The way support and resistance levels work is not just simply when the price hits, it will reverse. When the price breaks through an important support or resistance level, the market may return to re-test that level. This is called a retest, and it is crucial in confirming the strength of the breakout.
For example, in the U.S. stock market before the 2008 financial crisis, the Dow Jones Index repeatedly broke through support levels, then came back to re-test and continued its strong downward trend. This shows that when a support level is broken, it is not the end, but an opportunity for investors to confirm the trend. This can provide more confidence in trading decisions.
Challenges in Identifying Support and Resistance Levels
One of the biggest challenges when using support and resistance levels is accurately identifying the exact price levels. Often, support and resistance levels are not rigid straight lines but fluctuating zones. Therefore, sometimes the assessment of the importance of a support or resistance level can be subjective and dependent on each person’s analysis. This makes trading based solely on support and resistance levels a double-edged sword.
Investors need to understand that there is no method that is absolutely accurate. DLMvn always emphasizes that when using support and resistance, you need to combine other tools such as trend lines, MACD indicators, or RSI to increase accuracy in forecasting. Using only support and resistance levels can cause you to miss important signals.
Common Mistakes to Avoid
A common mistake DLMvn sees among many investors is entering trades too early when the price hits support or resistance levels without waiting for confirmation signals. This can lead to failure because the market can always change suddenly, as seen in many cases when the price breaks through support or resistance without any signs of reversal.
Another mistake is over-relying on support and resistance levels in a strong trending market. When the market is in a strong trend, support and resistance levels may not be enough to hold the price. In such situations, it is best to look for signals of a new trend rather than maintaining a conservative view just because the price has touched a support or resistance level.
Advice for Investors
DLMvn always advises you that when trading with resistance and support, never forget to manage risk.
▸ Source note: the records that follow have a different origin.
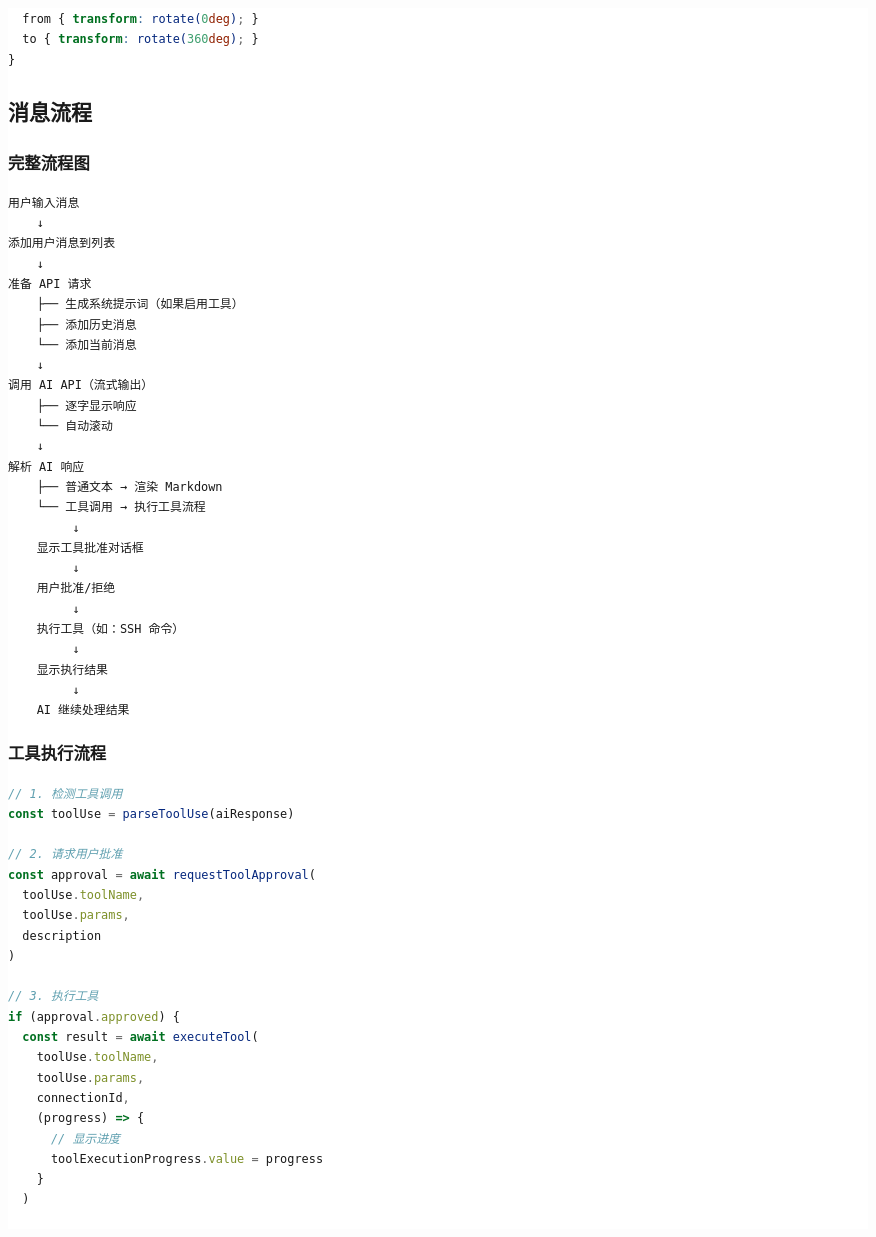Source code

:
```css
  from { transform: rotate(0deg); }
  to { transform: rotate(360deg); }
}
```

## 消息流程

### 完整流程图

```
用户输入消息
    ↓
添加用户消息到列表
    ↓
准备 API 请求
    ├── 生成系统提示词（如果启用工具）
    ├── 添加历史消息
    └── 添加当前消息
    ↓
调用 AI API（流式输出）
    ├── 逐字显示响应
    └── 自动滚动
    ↓
解析 AI 响应
    ├── 普通文本 → 渲染 Markdown
    └── 工具调用 → 执行工具流程
         ↓
    显示工具批准对话框
         ↓
    用户批准/拒绝
         ↓
    执行工具（如：SSH 命令）
         ↓
    显示执行结果
         ↓
    AI 继续处理结果
```

### 工具执行流程

```typescript
// 1. 检测工具调用
const toolUse = parseToolUse(aiResponse)

// 2. 请求用户批准
const approval = await requestToolApproval(
  toolUse.toolName,
  toolUse.params,
  description
)

// 3. 执行工具
if (approval.approved) {
  const result = await executeTool(
    toolUse.toolName,
    toolUse.params,
    connectionId,
    (progress) => {
      // 显示进度
      toolExecutionProgress.value = progress
    }
  )
  
```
Properly identifying stop loss and take profit levels plays an important role in any trading strategy. And if you are trading based on support and resistance levels, remember that patiently waiting for market confirmation is very important. Do not rush, because sometimes, it is the slowness and caution that help you win in trades.
Only when you fully understand and evaluate the factors affecting the market can you use support and resistance as effective tools to optimize profits and minimize risks in stock trading.